«Le cumul des ventes de livres de Jordan Bardella, Nicolas Sarkozy, Philippe de Villiers et Xenia Federova, chez Fayard, est équivalent à la vente d’un seul livre de Guillaume Musso [publié par Calmann-Lévy, ndlr].» Ce rappel acidulé est adressé à Arnaud Lagardère, PDG de Lagardère et d’Hachette Livre, dans les pages du Monde. Eliane Calmann-Lévy, l’héritière de la maison d’édition qui porte son nom, y attaque la ligne éditoriale des médias de l’empire du milliardaire Vincent Bolloré, qui selon elle déteint sur l’ensemble du groupe, et donc, sur sa propre boutique.

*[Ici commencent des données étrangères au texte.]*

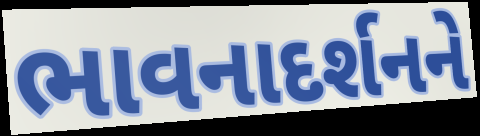
ભાવનાદર્શનને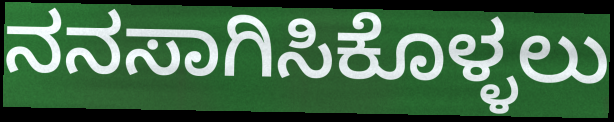
ನನಸಾಗಿಸಿಕೊಳ್ಳಲುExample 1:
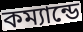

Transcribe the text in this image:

কম্যান্ডে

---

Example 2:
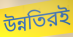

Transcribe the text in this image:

উন্নতিরই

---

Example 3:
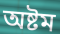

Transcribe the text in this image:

অষ্টম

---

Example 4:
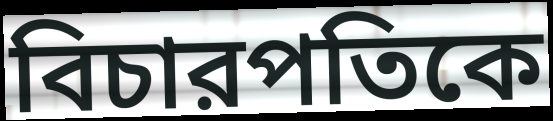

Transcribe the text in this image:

বিচারপতিকে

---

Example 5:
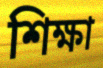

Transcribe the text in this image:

শিক্ষা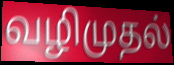
வழிமுதல்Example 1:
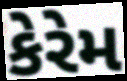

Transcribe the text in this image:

કેરેમ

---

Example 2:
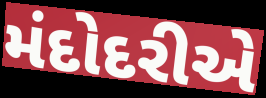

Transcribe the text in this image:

મંદોદરીએ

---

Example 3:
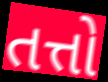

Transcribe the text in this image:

તત્તો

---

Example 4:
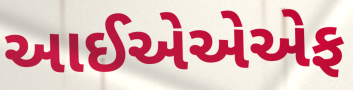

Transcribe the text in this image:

આઈએએએફ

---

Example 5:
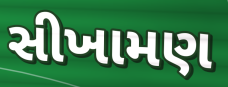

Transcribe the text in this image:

સીખામણ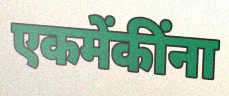
एकमेंकींना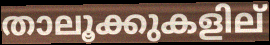
താലൂക്കുകളില്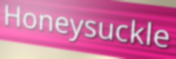
Honeysuckle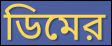
ডিমের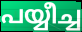
പയ്യീച്ച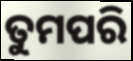
ତୁମପରି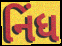
નિંધ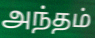
அந்தம்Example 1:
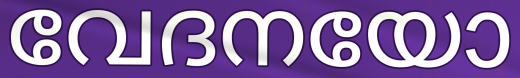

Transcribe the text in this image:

വേദനയോ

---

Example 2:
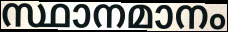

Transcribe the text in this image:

സ്ഥാനമാനം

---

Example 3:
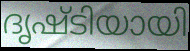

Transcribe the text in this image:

ദൃഷ്ടിയായി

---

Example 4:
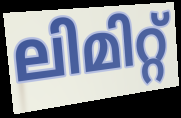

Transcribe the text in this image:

ലിമിറ്റ്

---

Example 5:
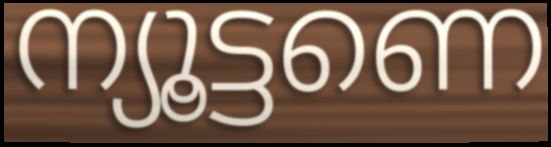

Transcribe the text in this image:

ന്യൂട്ടണെ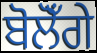
ਬੋਲੋਁਗੇ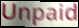
UnpaidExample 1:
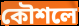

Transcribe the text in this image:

কৌশলে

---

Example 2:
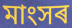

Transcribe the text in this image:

মাংসৰ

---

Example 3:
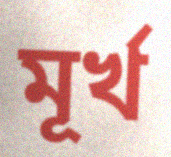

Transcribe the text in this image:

মূৰ্খ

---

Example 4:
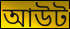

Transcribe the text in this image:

আউট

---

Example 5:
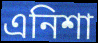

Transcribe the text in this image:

এনিশা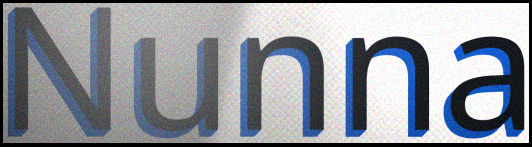
NunnaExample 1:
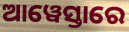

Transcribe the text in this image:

ଆୱେସ୍ତାରେ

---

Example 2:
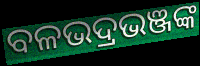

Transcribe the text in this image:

ବଳଭଦ୍ରଭଞ୍ଜଙ୍କ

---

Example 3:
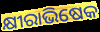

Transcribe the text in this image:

କ୍ଷୀରାଭିଷେକ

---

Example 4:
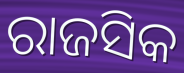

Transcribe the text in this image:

ରାଜସିକ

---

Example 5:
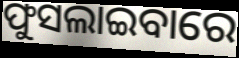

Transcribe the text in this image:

ଫୁସଲାଇବାରେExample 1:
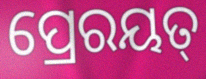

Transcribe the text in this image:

ପ୍ରେରୟତ୍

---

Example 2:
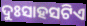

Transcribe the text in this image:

ଦୁଃସାହସଟିଏ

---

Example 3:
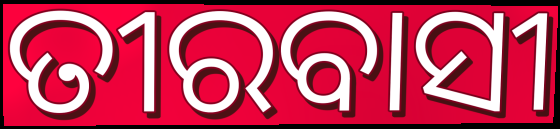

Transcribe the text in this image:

ତୀରବାସୀ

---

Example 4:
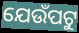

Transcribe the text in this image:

ଯେଉଁପଟୁ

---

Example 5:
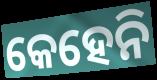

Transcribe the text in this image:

କେହେନି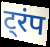
ट्रंपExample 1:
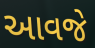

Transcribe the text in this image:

આવજે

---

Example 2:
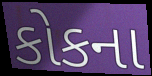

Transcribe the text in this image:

કોકના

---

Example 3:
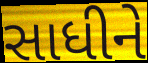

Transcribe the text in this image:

«La désormais coloration de droite nationaliste et le tropisme prorusse, avec notamment la présence au Journal du dimanche [JDD], de Xenia Fedorova [ex-dirigeante de la chaîne de télévision RT France, et autrice chez Fayard, filiale d’Hachette, ndlr], propagandiste de Poutine, mettent très mal à l’aise la majorité des 66 000 collaborateurs de Vivendi-Lagardère et de Louis Hachette Group, de nombreux auteurs, sans compter des partenaires commerciaux et des actionnaires», fait-elle ainsi savoir par l’intermédiaire du quotidien du soir.
Eliane Calmann-Lévy suggère ensuite, en des termes choisis, que pour «apaiser une situation crispante et improductive, tout en permettant la libre expression, la meilleure solution serait de revendre Fayard, le JDD et Europe 1 au groupe Bolloré, et de permettre ainsi à Louis Hachette Group de renouer avec une réelle neutralité politique bienvenue et attendue». Une prise de parole qui intervient opportunément après une décision de la commission européenne le 18 juillet, selon laquelle Vivendi est accusé d’avoir anticipé sa prise de contrôle de Lagardère. Si les poursuites étaient confirmées, le groupe encourt une amende de 10 % de son chiffre d’affaires.
La requête de l’actionnaire de Calmann-Lévy a toutefois été balayée par Arnaud Lagardère, toujours dans le Monde, qui réaffirme que «Fayard, Europe 1 et le JDD sont partie intégrante du groupe Lagardère, ils doivent y rester : leur succès d’audience montre d’ailleurs bien qu’ils ont un rôle à jouer dans la société française». L’offensive de l’héritière fait suite à une campagne menée par des éditeurs indépendants au printemps contre le milliardaire catholique conservateur, avec la parution d’un ouvrage début juin intitulé «Déborder Bolloré». Plusieurs contributions y décryptent justement ses méthodes de prédation économiques, afin de prendre le contrôle de pans entiers de l’industrie culturelle.